Sailortown church reopened by Belfast Lord Mayor
- Published
A deconsecrated church building in the Belfast docks area has been officially reopened by the city's Lord Mayor Nuala McAllister.
St Joseph's Church, Sailortown, was closed by the Catholic Church in 2001, despite a parishioners' campaign to keep it open., external
Last year, the church was served with a "dangerous building" notice.
But the threat of demolition was staved off after a funding campaign by the Sailortown Regeneration Group.
The group has owned the building on a 150-year lease since 2008, and it wants to "fully restore" the building and eventually create a digital heritage interpretation centre.
"Today the Lord Mayor is officially opening the building; over the last year and a half there have been a lot of repairs and safety remedial work," Terry McKeown of Sailortown Regeneration Group said.
"Now we can open the building for meanwhile use - that means we can have events in it for the community.
"The first event last Friday was a night of music, poems and a film about Sailortown and what it means to the people.
"It was a fantastic night."
The dockland neighbourhood was once home to hundreds of families but in the 1970s the area drastically changed with the construction of the M2.
Many homes were demolished under the Belfast Urban Project initiative, resulting in local families moving away.
"Over the last year we have had a lot of work to do to it because there was rain flooding in, the walls were absolutely soaking," Ms McKeown said.
"If anybody knows the history of the area, Sailortown itself was decimated by the building of the motorway.

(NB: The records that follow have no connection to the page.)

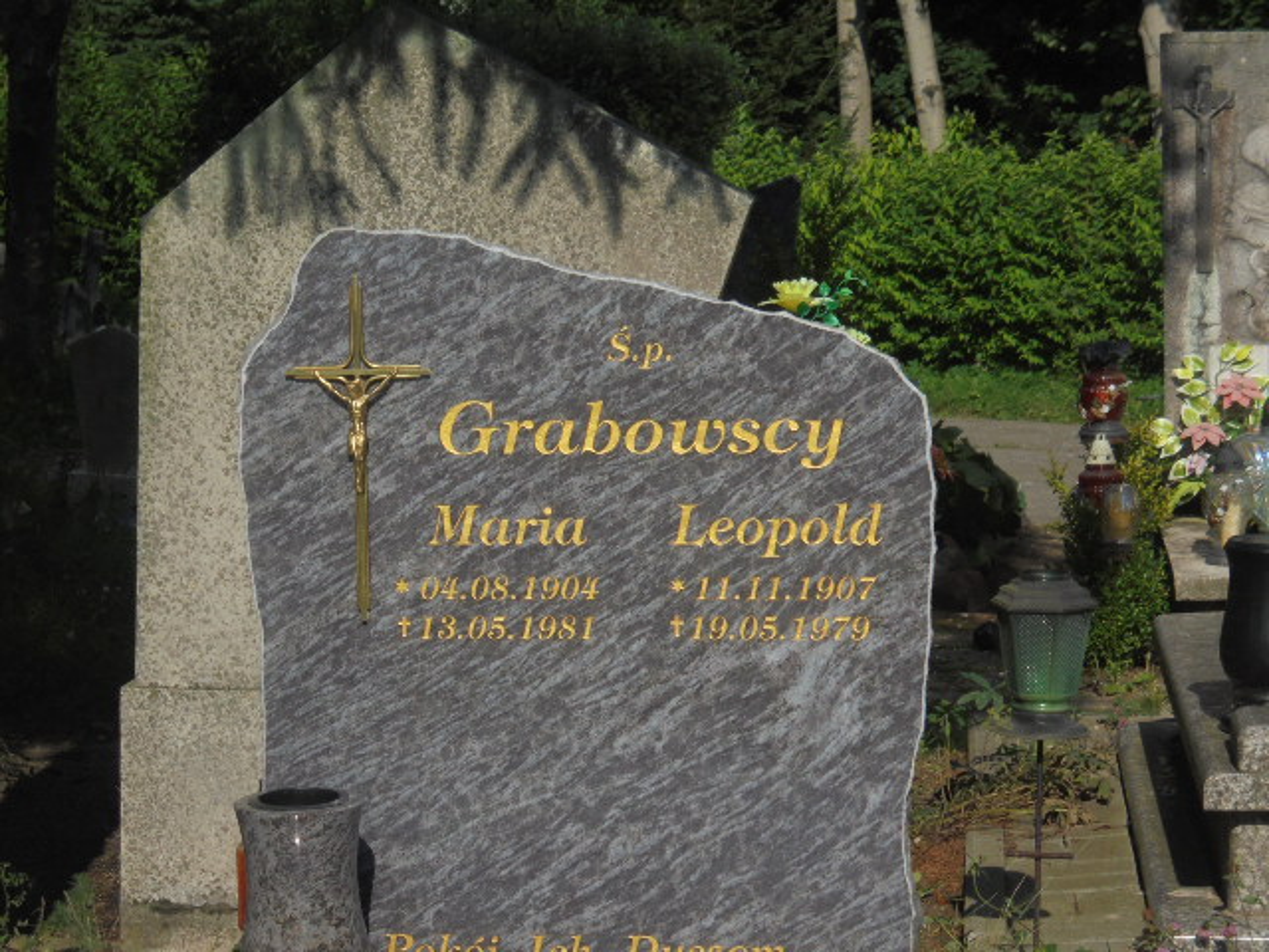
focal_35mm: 107
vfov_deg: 13.8
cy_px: 476
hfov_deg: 18.4
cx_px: 634
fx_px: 3923
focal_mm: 19.2
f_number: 5.1
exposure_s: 1/1000
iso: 100
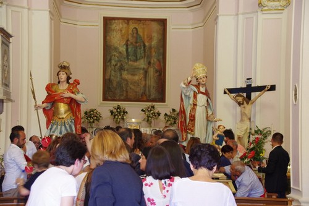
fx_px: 772
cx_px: 154
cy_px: 103
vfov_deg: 15.2
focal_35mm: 90
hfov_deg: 22.6
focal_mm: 60
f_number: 6.3
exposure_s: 1/30
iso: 1600
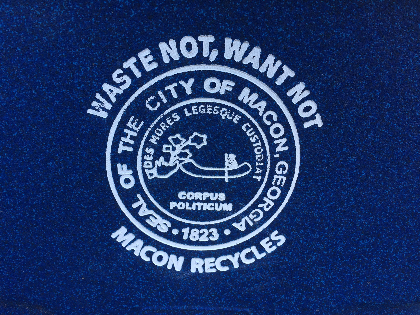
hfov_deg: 61.7
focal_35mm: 29
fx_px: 352
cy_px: 158
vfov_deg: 48.2
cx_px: 210
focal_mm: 4.15
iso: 40
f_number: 2.2
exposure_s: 1/120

"It was isolated from north Belfast and from the centre of town.
"This was where the generations of the family came: they were married here, they were christened here - one of our people goes back six generations in this area.
"It is not just a huge religious memory but a community memory for them, that's why they felt so strongly about it."
Ms McKeown said the second phase of the preservation project would see a two-year programme of events and the group presenting a business case for "getting a full restoration of the building and to regenerate the area of Sailortown".
If successful, it would then move on to the third phase of creating a digital heritage interpretation centre.
"If we want to get full restoration of the building, it will cost a couple of million pounds," Ms McKeown added.
"We are sitting in the middle of an area that is poor and neglected but around us there are developments being planned that will cost hundreds of millions of pounds, we are just looking a couple of million.
"Many old buildings are being knocked down around Belfast, we own the last vestige of history of Old Sailortown and we want to keep it for the people here.
"We would hope phase three would be a full restoration of the building and the creation of a digital heritage interpretation centre."